Vermont’s Regulatory Burden and the “Shadow Economy”

By Bruce Shields

An accidental result of Tropical Storm Irene has been a demonstration of how costly is Vermont’s normal way of doing business. Vermont officials have reported that the actual cost of repairs has been about half of what was estimated in the days immediately following the flooding. Three reasons have been suggested for the reduction: greater efficiency because roads were completely closed to traffic; relaxation of very rigid labor rules; and streamlining of environmental reviews. Because Vermont’s overall public infrastructure was estimated in 2010 by Beacon Hill Institute to be the weakest of 50 states, all methods to reduce the cost of infrastructure work would clearly allow a greatly improved quality of life in Vermont.

Excessive reviews and strict regulation impacts every feature of Vermont’s economy adversely, lowering the standard of living across the board. For example, a high minimum wage, and regulations discouraging employers of high school students. We also have a high proportion of youth in prison — is that connected? Federal and State reporting requirements for part time work, for Workers Compensation liabilities and opaque instructions on how to collect, report, and pay such taxes, all contribute to the growth of underground employment. Increasingly, a substantial fraction of Vermont persons of employable age receive some component of income from public assistance with eligibility conditioned upon reported income. Both employers and job-seekers have substantial incentives to go “off the book.”

Economist Hernando DeSoto reported in his study The Mystery of Capital several illustrations of how excess regulation impedes economic well-being. He compared the steps of opening a small tailor shop in Cuzco, Peru, to opening one in Brooklyn, NY. The Peruvian had to obtain a certificate as a Qualified Tailor, get clearance from other shops already doing business, obtain a Federal, State and City certificates as a registered business — and on for some 30 different permits . The process took some 4 years and would have stalled without bribes. In Brooklyn, the tailor needs one month’s rent for security deposit, a small fee to register a trade name with the Secretary of State, and a valid occupancy permit from the Fire Department. A Merchant Account from a credit card company took longer, but in all the expense was about two weeks and only a few hundred dollars up front. A tailor in Brooklyn earns approximately 100 times what a tailor in Cuzco does. Applying that insight to Haiti, DeSoto was able to demonstrate that Haiti is actively hostile to the formation of new businesses by requiring existing businesses in effect to be compensated up front for the nuisance of having a new competitor, and by establishing obstacles both to the hiring and the dismissal of employees. Haiti is the poorest nation in our hemisphere, but has the heaviest regulatory burden regarding employment. Regulations to protect incumbents uniformly harm poor people.
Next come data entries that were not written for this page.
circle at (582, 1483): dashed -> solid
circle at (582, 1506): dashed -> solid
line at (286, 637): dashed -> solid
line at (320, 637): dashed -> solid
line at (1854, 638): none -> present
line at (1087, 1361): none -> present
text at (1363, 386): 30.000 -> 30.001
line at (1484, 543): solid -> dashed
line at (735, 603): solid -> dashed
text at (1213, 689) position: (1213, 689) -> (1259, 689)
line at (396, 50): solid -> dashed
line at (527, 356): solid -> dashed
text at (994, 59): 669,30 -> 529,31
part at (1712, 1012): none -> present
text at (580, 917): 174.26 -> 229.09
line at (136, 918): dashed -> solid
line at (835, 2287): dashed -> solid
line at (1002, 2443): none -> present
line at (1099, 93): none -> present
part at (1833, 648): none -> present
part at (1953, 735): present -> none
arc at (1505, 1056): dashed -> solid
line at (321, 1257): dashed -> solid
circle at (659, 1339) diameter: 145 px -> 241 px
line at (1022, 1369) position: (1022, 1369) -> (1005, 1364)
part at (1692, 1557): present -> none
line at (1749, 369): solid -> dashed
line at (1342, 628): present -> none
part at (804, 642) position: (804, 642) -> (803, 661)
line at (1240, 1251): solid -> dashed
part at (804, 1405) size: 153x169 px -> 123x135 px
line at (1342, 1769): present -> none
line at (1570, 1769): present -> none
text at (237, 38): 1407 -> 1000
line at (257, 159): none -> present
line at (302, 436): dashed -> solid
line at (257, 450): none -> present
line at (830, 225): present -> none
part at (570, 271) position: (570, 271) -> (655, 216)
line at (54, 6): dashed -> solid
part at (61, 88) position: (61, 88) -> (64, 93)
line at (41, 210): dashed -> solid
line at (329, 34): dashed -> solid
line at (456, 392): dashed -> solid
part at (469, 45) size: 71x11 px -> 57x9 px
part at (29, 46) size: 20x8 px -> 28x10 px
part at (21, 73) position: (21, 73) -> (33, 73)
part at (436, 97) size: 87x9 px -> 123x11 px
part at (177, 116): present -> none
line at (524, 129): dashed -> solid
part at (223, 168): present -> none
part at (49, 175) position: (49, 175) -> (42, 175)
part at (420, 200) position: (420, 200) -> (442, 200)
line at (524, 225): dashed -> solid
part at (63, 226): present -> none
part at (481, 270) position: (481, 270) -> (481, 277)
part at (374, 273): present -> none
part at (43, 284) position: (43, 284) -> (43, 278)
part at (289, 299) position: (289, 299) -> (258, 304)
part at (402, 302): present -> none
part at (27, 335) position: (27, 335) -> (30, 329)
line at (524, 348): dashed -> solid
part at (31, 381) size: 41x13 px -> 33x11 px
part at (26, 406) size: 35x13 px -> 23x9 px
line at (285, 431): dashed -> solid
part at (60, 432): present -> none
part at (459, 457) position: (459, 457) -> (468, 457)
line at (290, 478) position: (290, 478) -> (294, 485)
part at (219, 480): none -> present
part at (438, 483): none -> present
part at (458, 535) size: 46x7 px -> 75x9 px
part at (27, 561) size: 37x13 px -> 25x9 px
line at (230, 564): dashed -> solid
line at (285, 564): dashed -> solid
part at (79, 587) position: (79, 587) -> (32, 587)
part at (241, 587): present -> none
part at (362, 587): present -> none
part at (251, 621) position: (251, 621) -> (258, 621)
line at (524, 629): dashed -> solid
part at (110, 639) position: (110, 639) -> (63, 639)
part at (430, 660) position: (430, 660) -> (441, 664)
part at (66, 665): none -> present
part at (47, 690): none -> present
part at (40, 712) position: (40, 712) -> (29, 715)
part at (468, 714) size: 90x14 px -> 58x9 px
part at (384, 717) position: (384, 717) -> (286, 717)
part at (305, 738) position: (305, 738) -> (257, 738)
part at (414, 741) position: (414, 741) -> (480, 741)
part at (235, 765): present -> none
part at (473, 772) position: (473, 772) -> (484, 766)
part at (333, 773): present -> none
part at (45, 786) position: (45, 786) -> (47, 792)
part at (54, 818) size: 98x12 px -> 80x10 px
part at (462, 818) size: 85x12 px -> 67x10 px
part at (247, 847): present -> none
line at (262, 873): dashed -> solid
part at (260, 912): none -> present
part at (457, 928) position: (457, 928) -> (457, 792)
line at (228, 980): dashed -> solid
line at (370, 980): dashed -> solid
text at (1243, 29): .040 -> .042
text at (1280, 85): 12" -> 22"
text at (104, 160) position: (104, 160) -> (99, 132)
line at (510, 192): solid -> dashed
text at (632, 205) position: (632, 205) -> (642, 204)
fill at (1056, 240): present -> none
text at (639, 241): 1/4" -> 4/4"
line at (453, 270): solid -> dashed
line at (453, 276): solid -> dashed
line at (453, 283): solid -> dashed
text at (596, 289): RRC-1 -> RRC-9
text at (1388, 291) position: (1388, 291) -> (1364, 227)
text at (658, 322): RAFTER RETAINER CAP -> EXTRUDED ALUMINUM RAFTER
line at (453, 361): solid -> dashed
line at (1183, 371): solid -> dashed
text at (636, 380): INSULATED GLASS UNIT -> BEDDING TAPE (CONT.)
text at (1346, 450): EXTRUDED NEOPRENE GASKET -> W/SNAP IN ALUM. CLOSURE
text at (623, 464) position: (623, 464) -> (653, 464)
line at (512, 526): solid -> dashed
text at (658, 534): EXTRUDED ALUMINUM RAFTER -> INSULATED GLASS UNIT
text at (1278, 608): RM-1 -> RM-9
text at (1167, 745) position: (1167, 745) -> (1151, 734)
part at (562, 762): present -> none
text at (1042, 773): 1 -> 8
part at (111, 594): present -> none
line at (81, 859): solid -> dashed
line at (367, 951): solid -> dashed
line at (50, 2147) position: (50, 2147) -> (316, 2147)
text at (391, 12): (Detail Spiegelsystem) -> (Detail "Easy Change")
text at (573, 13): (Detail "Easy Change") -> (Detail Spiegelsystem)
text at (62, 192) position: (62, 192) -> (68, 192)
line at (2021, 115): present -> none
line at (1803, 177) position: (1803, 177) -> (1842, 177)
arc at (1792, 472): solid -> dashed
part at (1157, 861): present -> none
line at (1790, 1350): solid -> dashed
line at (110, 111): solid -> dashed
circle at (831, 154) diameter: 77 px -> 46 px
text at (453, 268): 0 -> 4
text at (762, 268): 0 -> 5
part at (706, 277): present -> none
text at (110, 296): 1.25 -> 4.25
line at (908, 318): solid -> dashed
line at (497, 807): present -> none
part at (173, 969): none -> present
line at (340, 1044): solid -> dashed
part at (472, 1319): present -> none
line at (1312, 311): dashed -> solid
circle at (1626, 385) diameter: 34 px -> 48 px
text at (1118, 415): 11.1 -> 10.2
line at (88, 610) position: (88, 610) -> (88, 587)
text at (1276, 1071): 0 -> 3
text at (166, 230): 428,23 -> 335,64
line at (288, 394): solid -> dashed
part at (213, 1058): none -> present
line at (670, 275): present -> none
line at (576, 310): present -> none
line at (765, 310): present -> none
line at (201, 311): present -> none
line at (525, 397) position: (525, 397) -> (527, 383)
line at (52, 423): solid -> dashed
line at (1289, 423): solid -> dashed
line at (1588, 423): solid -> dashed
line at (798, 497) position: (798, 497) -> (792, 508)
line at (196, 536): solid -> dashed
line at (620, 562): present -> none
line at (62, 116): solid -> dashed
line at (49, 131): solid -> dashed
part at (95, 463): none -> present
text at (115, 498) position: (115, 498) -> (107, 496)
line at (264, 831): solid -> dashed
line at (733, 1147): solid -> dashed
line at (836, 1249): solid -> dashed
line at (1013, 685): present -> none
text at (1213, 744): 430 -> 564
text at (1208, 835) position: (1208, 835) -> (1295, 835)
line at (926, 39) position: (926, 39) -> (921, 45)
Following publication of DeSoto’s findings, the World Bank partnered with a number of academic Economics departments to issue (jointly with Oxford University Press) an annual review of every country in the world titled Doing Business, a study of regulation in 181 economies. These look in annual rotation at about 12 major areas including how to register as a business, open or close bank accounts, borrow money, enforce contracts, hire and dismiss employees, pay taxes, and close a business. Some of the findings are astonishing: in Haiti, a legal employee must receive 24 months compensation upon dismissal. In Russia, a security deposit equivalent to about 10% of the maximum net worth of a business must be placed in a non-interest bearing account with the government. The results of this kind of regulation is highly predictable: legal employees in Haiti work only for government units or for international corporations. Businesses in Russia do not close — they just stop doing anything. Vermont’s regulation of business is about average for the US, but overall the US economy has slowly been becoming both more highly regulated and more stagnant. Some observers arguing that Vermont regulation has become burdensome enough to shift substantial employment into the “shadow” or “underground” economy, where barters and cash payments are the norm. Obviously good numbers are hard to find. But as the underground economy grows, tax collections will suffer. Just as simplification improved Vermont’s recovery of infrastructure following Irene, simplification of business and employment rules might stimulate the overall economy very quickly.

Bruce Shields has retired from three professions; college English teacher, sawmiller and executive of the Vermont Forest Products Association, and operator of a farm supply store. In retirement, he works his woodlot and maple sugar place, sits on the boards of several statewide organizations related to natural resources, and serves as Lister in the town of Eden, VT.